Replace "series" with "group" in the entries that begin at the line containing "What is the change" and run through the end of the entries. Reproduce those lines with every other part unchanged, and leave the pictures out.

-*-

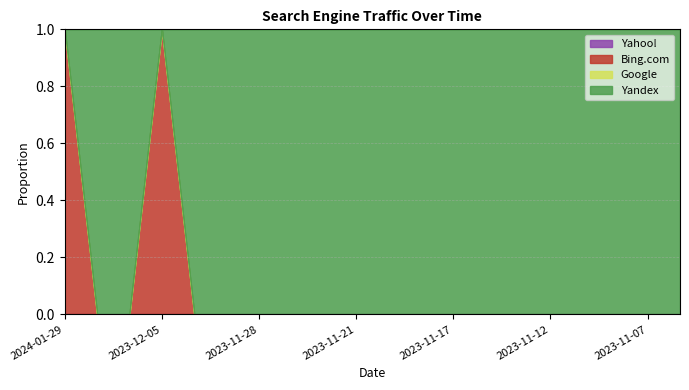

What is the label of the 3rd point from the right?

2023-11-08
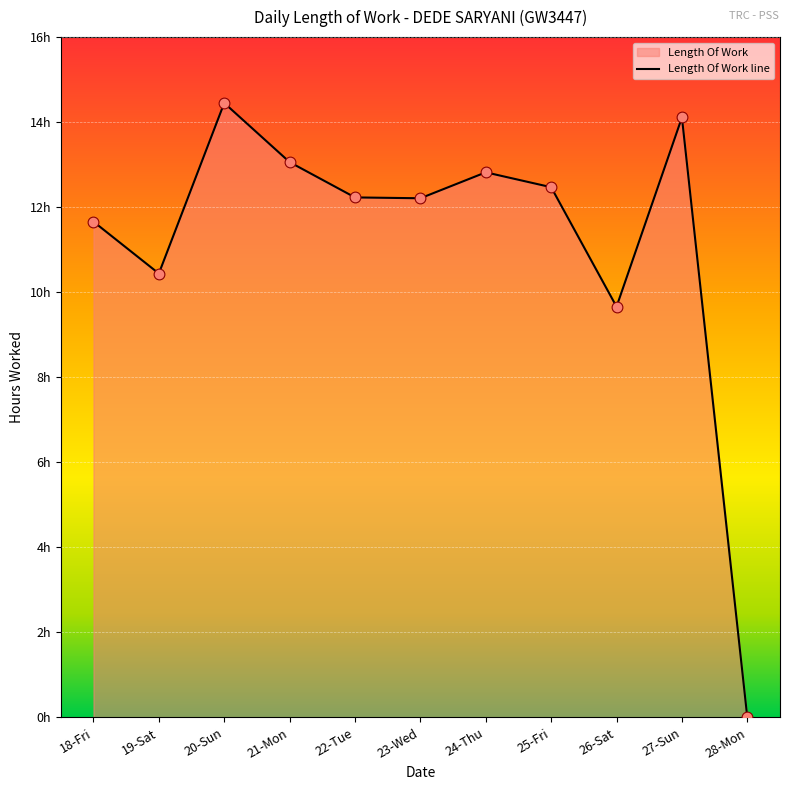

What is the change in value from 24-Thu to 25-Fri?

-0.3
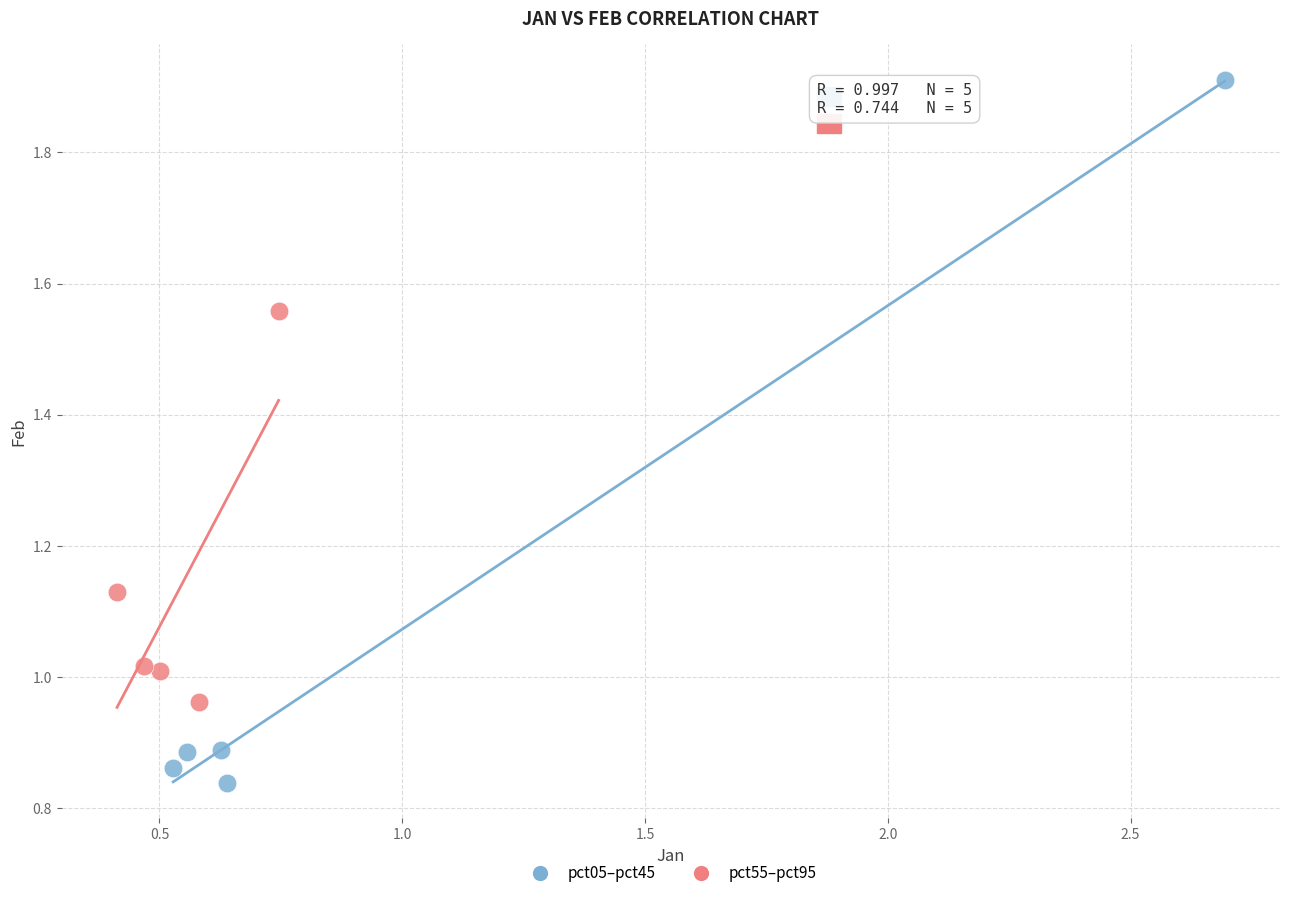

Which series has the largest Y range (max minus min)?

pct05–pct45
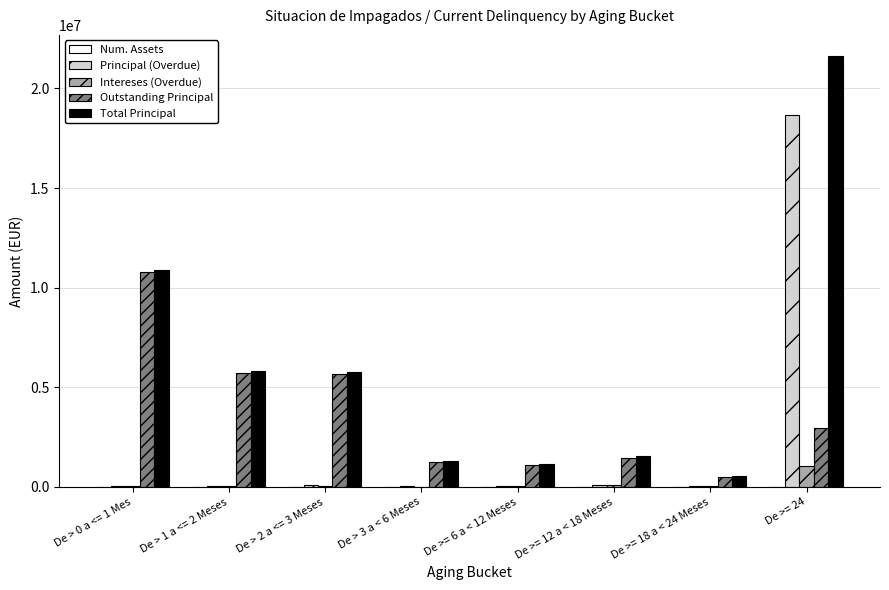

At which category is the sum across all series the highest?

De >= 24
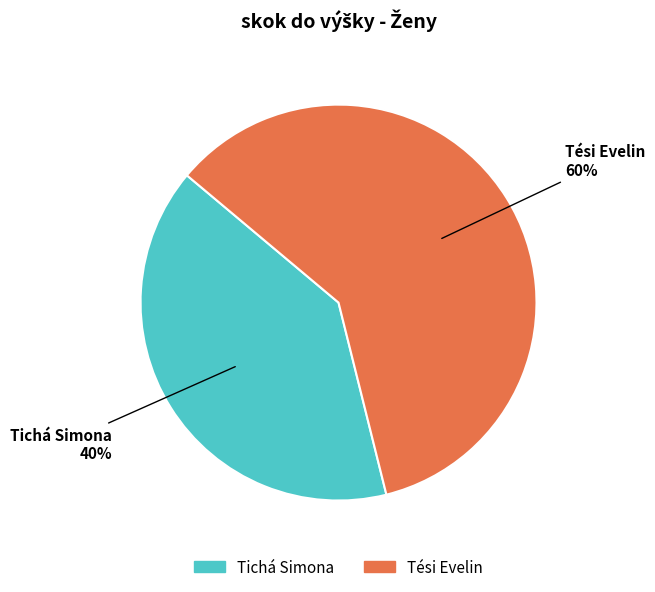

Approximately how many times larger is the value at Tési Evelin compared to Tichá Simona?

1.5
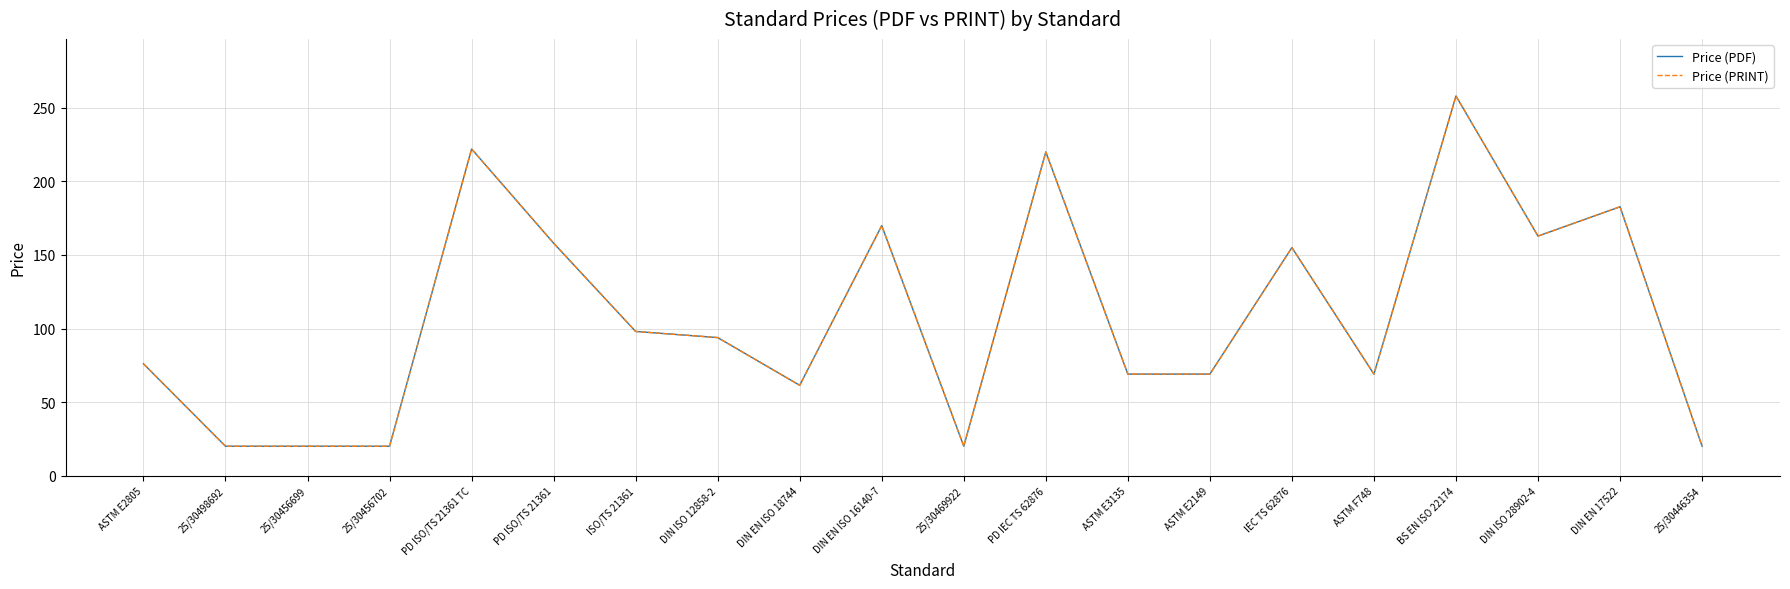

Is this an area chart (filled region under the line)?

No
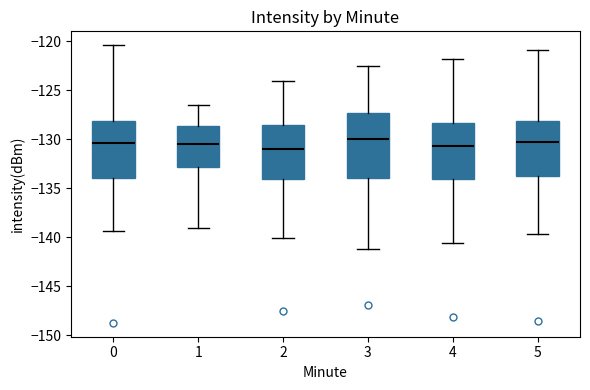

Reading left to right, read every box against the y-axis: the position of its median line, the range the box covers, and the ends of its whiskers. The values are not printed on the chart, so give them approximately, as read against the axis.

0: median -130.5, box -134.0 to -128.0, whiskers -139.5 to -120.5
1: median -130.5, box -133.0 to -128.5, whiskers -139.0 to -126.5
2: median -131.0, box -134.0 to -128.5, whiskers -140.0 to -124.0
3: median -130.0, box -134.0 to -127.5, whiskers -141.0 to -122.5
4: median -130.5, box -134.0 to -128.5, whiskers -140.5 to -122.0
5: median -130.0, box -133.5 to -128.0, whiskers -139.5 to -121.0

-*-

Reply to the exercise:
What is the change in value from 24-Thu to 25-Fri?

-0.3

Which group has the largest Y range (max minus min)?

pct05–pct45

At which category is the sum across all group the highest?

De >= 24

Approximately how many times larger is the value at Tési Evelin compared to Tichá Simona?

1.5

Is this an area chart (filled region under the line)?

No

Reading left to right, read every box against the y-axis: the position of its median line, the range the box covers, and the ends of its whiskers. The values are not printed on the chart, so give them approximately, as read against the axis.

0: median -130.5, box -134.0 to -128.0, whiskers -139.5 to -120.5
1: median -130.5, box -133.0 to -128.5, whiskers -139.0 to -126.5
2: median -131.0, box -134.0 to -128.5, whiskers -140.0 to -124.0
3: median -130.0, box -134.0 to -127.5, whiskers -141.0 to -122.5
4: median -130.5, box -134.0 to -128.5, whiskers -140.5 to -122.0
5: median -130.0, box -133.5 to -128.0, whiskers -139.5 to -121.0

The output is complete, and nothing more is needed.